俺はババアの出方をうかがっていた。しかし、動いたのはババアでは無かった。
「……私がおります、ご安心下さいませ」
ババアの取り巻きの一人──ローブを着た体格のいい老人が混乱の中、前に進み出て来る。
「お、おお!そうであった! マルシェ! 闇を司る魔術師よ! 奴の息の根を止めてしまいなさい!」
「……御意」
そこに意見するものがいた。
「お、お爺様! 私がその者の相手を致します!」
俺たちを遠巻きに見つめていた群衆の中から若く張りのある青年の声が聞こえ、群衆より一歩進み出た。
「ルノワール……お前はまだ全く魔法が使えないではないか……。それとも自慢の剣術で戦うのか? 言っておくが、この者、洗練されてはおらぬがかなりの魔力、魔道の才の持ち主だぞ。……お前には勝てん! 黙って見ておれ!」
ルノワールと呼ばれたのは身長190程、二十歳ぐらい、肌は褐色で恐らく白人に有色人種の血の混じった体格良く顔立ちの整った──青年であった。
「クッ……私の力不足が悔やまれる……。お爺様……くれぐれもご無事で……」
つくずく勝手な奴らだ。そう思いながらやり取りを聞いていた。その間、ふと後ろを振り向くと後方にブロンシュとラファエルが視界に入った。二人は急遽割って出たこのいけ好かないイケメンを見つめていたが、態度は正反対だった。
ブロンシュはその大きな瞳を心配そうに見開き潤ませながら彼らのやり取りを見ていた。ルノワールが戦いを諦めるとほっと肩をなでおろした。

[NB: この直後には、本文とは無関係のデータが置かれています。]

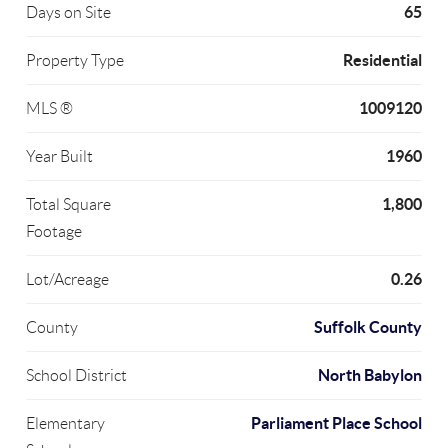
65
Days on Site
Residential
Property Type
1009120
MLS ®
1960
Year Built
1,800
Total Square
Footage
0.26
Lot/Acreage
Suffolk County
County
North Babylon
School District
Parliament Place School
Elementary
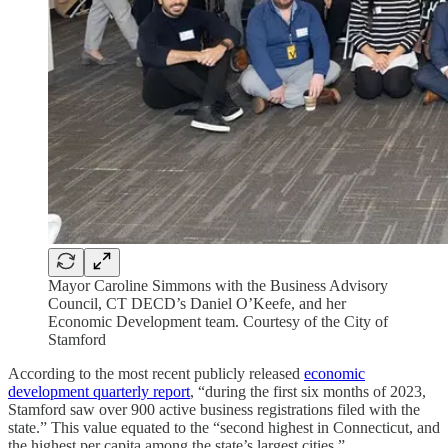
Mayor Caroline Simmons with the Business Advisory
Council, CT DECD’s Daniel O’Keefe, and her
Economic Development team. Courtesy of the City of
Stamford
According to the most recent publicly released
economic
development quarterly report
, “during the first six months of 2023,
Stamford saw over 900 active business registrations filed with the
state.” This value equated to the “second highest in Connecticut, and
the highest per capita among the state’s largest cities.”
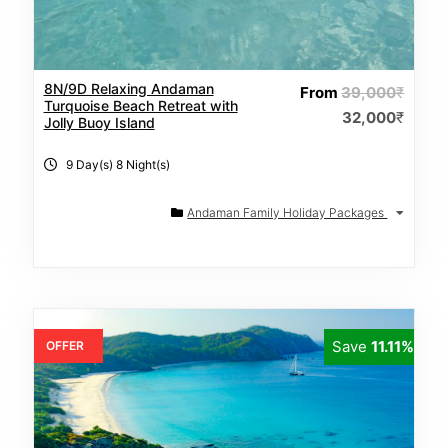
8N/9D Relaxing Andaman
From
39,000
₹
Turquoise Beach Retreat with
32,000
₹
Jolly Buoy Island
9 Day(s) 8 Night(s)
Andaman Family Holiday Packages
Save
11.11%
OFFER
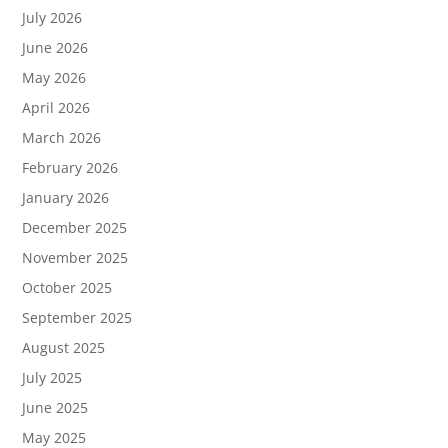
July 2026
June 2026
May 2026
April 2026
March 2026
February 2026
January 2026
December 2025
November 2025
October 2025
September 2025
August 2025
July 2025
June 2025
May 2025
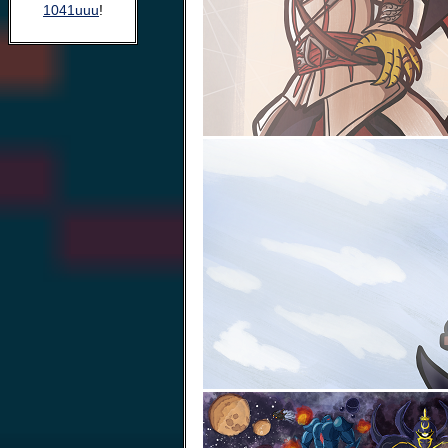
1041uuu
!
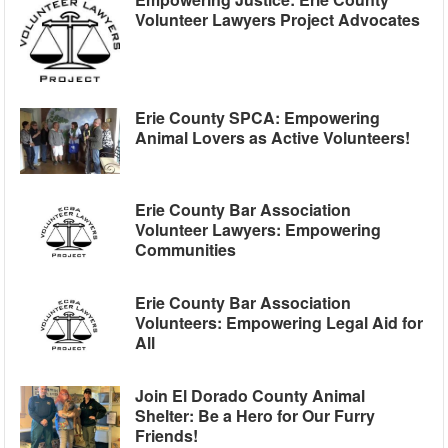
Volunteer Lawyers Project Advocates
Erie County SPCA: Empowering
Animal Lovers as Active Volunteers!
Erie County Bar Association
Volunteer Lawyers: Empowering
Communities
Erie County Bar Association
Volunteers: Empowering Legal Aid for
All
Join El Dorado County Animal
Shelter: Be a Hero for Our Furry
Friends!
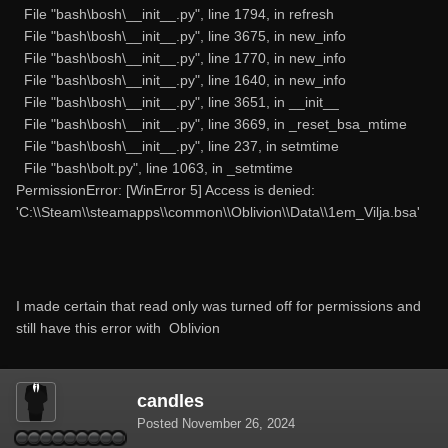
File "bash\bosh\__init__.py", line 1794, in refresh
File "bash\bosh\__init__.py", line 3675, in new_info
File "bash\bosh\__init__.py", line 1770, in new_info
File "bash\bosh\__init__.py", line 1640, in new_info
File "bash\bosh\__init__.py", line 3651, in __init__
File "bash\bosh\__init__.py", line 3669, in _reset_bsa_mtime
File "bash\bosh\__init__.py", line 237, in setmtime
File "bash\bolt.py", line 1063, in _setmtime
PermissionError: [WinError 5] Access is denied:
'C:\\Steam\\steamapps\\common\\Oblivion\\Data\\1em_Vilja.bsa'
I made certain that read only was turned off for permissions and
still have this error with Oblivion
candles
Posted
November 26, 2024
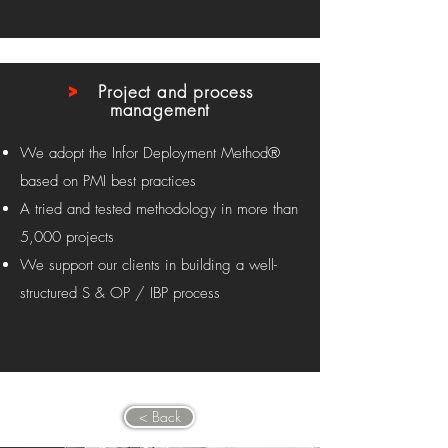
>
Project and process
management
We adopt the Infor Deployment Method®
based on PMI best practices
A tried and tested methodology in more than
5,000 projects
We support our clients in building a well-
structured S & OP / IBP process
< Back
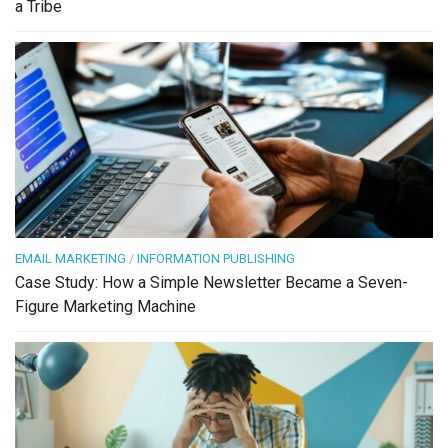
a Tribe
EMAIL MARKETING
/
INFORMATION PUBLISHING
Case Study: How a Simple Newsletter Became a Seven-
Figure Marketing Machine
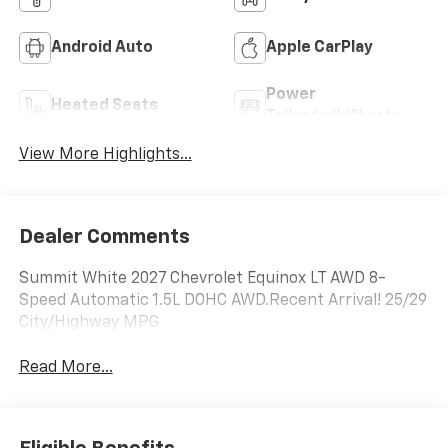
Android Auto
Apple CarPlay
Power
Heated Seats
Tailgate/Liftgate
View More Highlights...
Dealer Comments
Summit White 2027 Chevrolet Equinox LT AWD 8-
Speed Automatic 1.5L DOHC AWD.Recent Arrival! 25/29
City/Highway MPG
Read More...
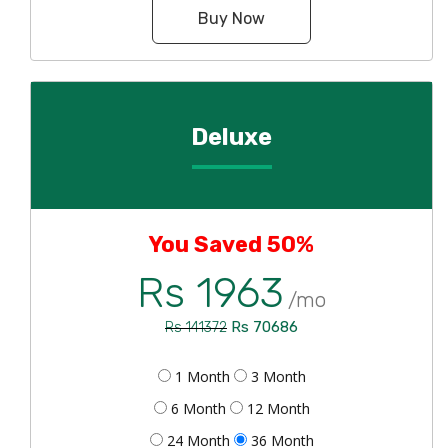
Buy Now
Deluxe
You Saved 50%
Rs 1963
/mo
Rs 70686
Rs 141372
1 Month
3 Month
6 Month
12 Month
24 Month
36 Month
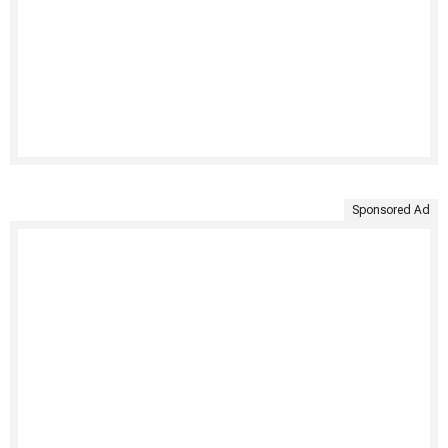
Sponsored Ad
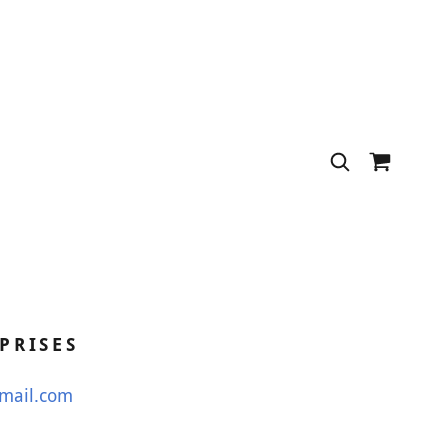
PRISES
gmail.com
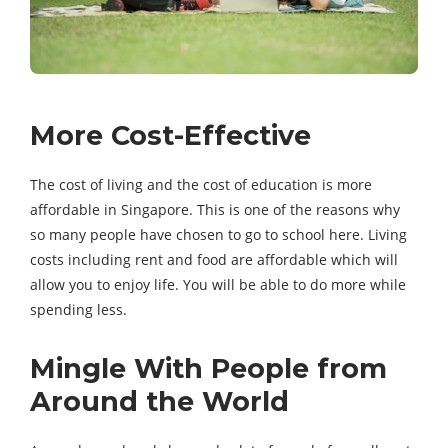
More Cost-Effective
The cost of living and the cost of education is more
affordable in Singapore. This is one of the reasons why
so many people have chosen to go to school here. Living
costs including rent and food are affordable which will
allow you to enjoy life. You will be able to do more while
spending less.
Mingle With People from
Around the World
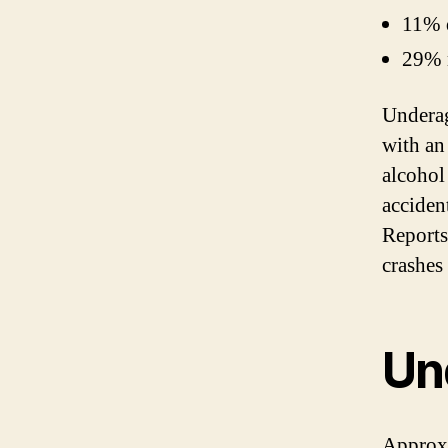
11% d
29% r
Underag
with an
alcohol
acciden
Reports
crashes
Un
Approxi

ラファエルはチラチラとブロンシュとルノワールの間を視線を行き来させていた。その視線は険しくルノワールを見るときの目は〈親の仇〉いや、この男がこの男であるが故の不倶戴天の宿敵の様に思えた。その眉間の皺は更に濃く、目は濁っていた。
青年が引き下がり、老人が口を開いた。
「……では、異国よりの魔法使いよ、覚悟は良いか?」
うぜえ。この世界の何もかもが身勝手だ。
考えるよりも前に魔法が発動した。
老人の足元の石畳が爆発四散し、砂埃が舞った。